I'll add as well, sorry. A lot of those people, I mean, some have come from the obvious competitors, and -- but a lot of them have come from boutiques. And I think it's fair to say that if you were to summarize our industries, the boutiques in our industry that perhaps didn't have the cash reserves that some of the plc competitors have got that we have as well, that have, I would say, and I'd be proud to say, mishandled, how they've gone through the whole virus situation lockdown and so on. And as a result, frankly, those people are disengaged with the companies they've been working for and have been tempted to work for a bigger player like ourselves.

K
Kelvin Stagg

And if I add a little -- I can just add a little bit more on to that, if you like. I mean, we did hire around 60 in Asia, around 60 in the U.K., nearer to 50 in Germany and then sort of in the 20s in the U.S. So quite a spread and plenty others within Southern Europe, France, Australia. And as Steve said, not so many in Latin America around, sort of, 10, 15 in Latin America.
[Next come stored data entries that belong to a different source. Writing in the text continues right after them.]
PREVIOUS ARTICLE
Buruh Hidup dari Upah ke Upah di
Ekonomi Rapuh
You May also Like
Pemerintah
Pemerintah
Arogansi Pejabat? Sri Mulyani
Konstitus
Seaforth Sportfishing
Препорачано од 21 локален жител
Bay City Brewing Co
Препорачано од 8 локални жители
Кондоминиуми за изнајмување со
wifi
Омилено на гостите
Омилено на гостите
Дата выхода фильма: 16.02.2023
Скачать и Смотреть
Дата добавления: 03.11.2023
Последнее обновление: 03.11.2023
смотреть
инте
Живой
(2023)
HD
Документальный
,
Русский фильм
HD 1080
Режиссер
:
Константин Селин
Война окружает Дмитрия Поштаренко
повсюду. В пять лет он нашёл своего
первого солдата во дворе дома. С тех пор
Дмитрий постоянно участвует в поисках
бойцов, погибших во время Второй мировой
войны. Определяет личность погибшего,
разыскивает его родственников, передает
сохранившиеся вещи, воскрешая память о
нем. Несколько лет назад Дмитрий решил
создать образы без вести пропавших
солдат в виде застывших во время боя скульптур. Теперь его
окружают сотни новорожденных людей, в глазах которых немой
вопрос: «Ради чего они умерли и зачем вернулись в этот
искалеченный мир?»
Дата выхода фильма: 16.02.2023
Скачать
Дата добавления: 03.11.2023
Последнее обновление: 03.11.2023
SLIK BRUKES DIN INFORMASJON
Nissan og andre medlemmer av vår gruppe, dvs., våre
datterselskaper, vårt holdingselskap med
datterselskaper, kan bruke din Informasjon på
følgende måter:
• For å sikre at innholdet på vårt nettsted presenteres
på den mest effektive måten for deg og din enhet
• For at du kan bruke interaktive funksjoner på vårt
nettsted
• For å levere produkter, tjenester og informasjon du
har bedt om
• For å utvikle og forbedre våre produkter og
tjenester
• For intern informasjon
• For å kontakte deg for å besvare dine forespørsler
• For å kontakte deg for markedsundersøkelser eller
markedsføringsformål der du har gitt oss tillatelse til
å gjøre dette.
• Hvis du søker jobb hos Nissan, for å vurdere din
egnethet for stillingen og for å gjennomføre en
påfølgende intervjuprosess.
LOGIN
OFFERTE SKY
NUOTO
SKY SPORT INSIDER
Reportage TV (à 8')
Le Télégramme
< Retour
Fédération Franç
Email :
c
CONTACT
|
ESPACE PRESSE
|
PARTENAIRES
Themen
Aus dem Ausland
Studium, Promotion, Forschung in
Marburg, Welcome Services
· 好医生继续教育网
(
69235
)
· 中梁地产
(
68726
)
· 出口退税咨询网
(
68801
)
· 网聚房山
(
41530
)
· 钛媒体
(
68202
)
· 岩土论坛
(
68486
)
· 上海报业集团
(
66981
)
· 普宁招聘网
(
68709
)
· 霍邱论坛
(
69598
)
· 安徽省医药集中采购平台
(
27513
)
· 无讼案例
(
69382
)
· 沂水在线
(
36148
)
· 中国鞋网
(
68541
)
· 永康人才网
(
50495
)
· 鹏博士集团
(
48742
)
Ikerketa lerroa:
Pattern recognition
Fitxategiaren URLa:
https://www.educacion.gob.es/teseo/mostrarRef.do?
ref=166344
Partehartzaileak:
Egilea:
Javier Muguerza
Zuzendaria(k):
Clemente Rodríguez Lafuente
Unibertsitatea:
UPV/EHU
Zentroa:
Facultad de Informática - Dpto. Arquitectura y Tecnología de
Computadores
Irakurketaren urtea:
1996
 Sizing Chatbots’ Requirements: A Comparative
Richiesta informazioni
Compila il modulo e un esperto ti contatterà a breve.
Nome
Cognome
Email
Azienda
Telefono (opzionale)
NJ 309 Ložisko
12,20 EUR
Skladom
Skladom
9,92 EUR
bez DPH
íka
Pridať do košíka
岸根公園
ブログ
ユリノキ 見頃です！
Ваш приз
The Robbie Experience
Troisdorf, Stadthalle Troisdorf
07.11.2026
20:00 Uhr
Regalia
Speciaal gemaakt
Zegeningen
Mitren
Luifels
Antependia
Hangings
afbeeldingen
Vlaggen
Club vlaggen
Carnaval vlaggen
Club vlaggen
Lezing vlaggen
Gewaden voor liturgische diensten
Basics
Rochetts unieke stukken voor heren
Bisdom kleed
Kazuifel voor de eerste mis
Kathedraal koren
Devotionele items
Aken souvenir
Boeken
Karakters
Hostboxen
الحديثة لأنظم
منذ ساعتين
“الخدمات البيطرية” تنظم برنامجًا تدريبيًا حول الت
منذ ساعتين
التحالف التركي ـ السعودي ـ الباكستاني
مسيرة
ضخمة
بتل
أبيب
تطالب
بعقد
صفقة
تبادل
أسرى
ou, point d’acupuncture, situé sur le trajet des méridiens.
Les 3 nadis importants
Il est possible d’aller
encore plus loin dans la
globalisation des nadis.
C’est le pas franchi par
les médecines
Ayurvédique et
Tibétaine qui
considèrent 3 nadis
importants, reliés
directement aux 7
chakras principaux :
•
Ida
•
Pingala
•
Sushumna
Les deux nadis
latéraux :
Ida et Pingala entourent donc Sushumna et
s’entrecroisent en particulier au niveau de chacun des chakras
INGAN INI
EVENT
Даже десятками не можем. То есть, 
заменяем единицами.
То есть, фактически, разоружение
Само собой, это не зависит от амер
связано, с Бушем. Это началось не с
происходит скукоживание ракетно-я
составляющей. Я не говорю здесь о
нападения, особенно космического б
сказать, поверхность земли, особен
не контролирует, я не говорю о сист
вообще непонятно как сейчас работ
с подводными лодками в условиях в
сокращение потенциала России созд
So it was very well spread across many different countries, but slightly higher in the U.K. and Asia.

E
Edward Donahue;One Investments;Analyst

Okay. And if I've got time for 1 last question. Can you give any sort of a bit more granularity with regard to the European footprint on the temporary side, especially talking with regard to France? And just getting an idea going back to your point about conservatism from the customer base at this point in a recovery. But what are you seeing with regard to either volumes versus what you would have expected or normal and the temp length and any mix change within that as things are sort of reopening?

S
Stephen J. Ingham

To be honest, that's the pattern we're seeing. I mean, the balance between temp and perm, actually in the middle -- in Europe, it's much more even than it is elsewhere. So about 55% of Europe is perm, and about 45% is temp. So it's a big old slug. And so we're seeing the same sort of reaction to the cycle as we'd expected, which is temp gets hit at the beginning of the cycle when the virus first happened, a lot of temps, not in technology and high-end accounting, but a lot of the junior temps. They're dispensed with, we don't need them, we're in lockdown, et cetera, et cetera. That's the typical reaction of a client.And then as things start to recover and they see the lights coming back on again and people going back to offices and so on, then they actually go, okay, well, look, let's use the flexible resource, the flexibility that the temp gives us and we hire again. So we're seeing our temp numbers recover. And like I said, but with the exception of technology and high-end finance and so on, where if somebody needs that expertise, and it means them working from home, they won't worry about it. Yes, they'll hire them from home or they'll retain them if they've already got them and let them work from home at the beginning of the cycle. So we've seen our technology temp business or contracting business in Germany, for example, do very well during this whole process. And largely, I could say the same for our contracting business around the world. And one of the other markets that grew in Q3 was Colombia because it has a very -- has a decent contracting business focused around IT. So those particular businesses stood up well.

Operator

We have no further questions registered at this time. [Operator Instructions].

S
Stephen J. Ingham

Okay. As there are no further questions, thank you all for joining us this morning. The next date for your calendar is our fourth quarter trading update, which will be on the 13th of January. Thank you, everyone.

Operator

[Audio Gap] in today's call. Thank you all again for joining. You may now disconnect your lines.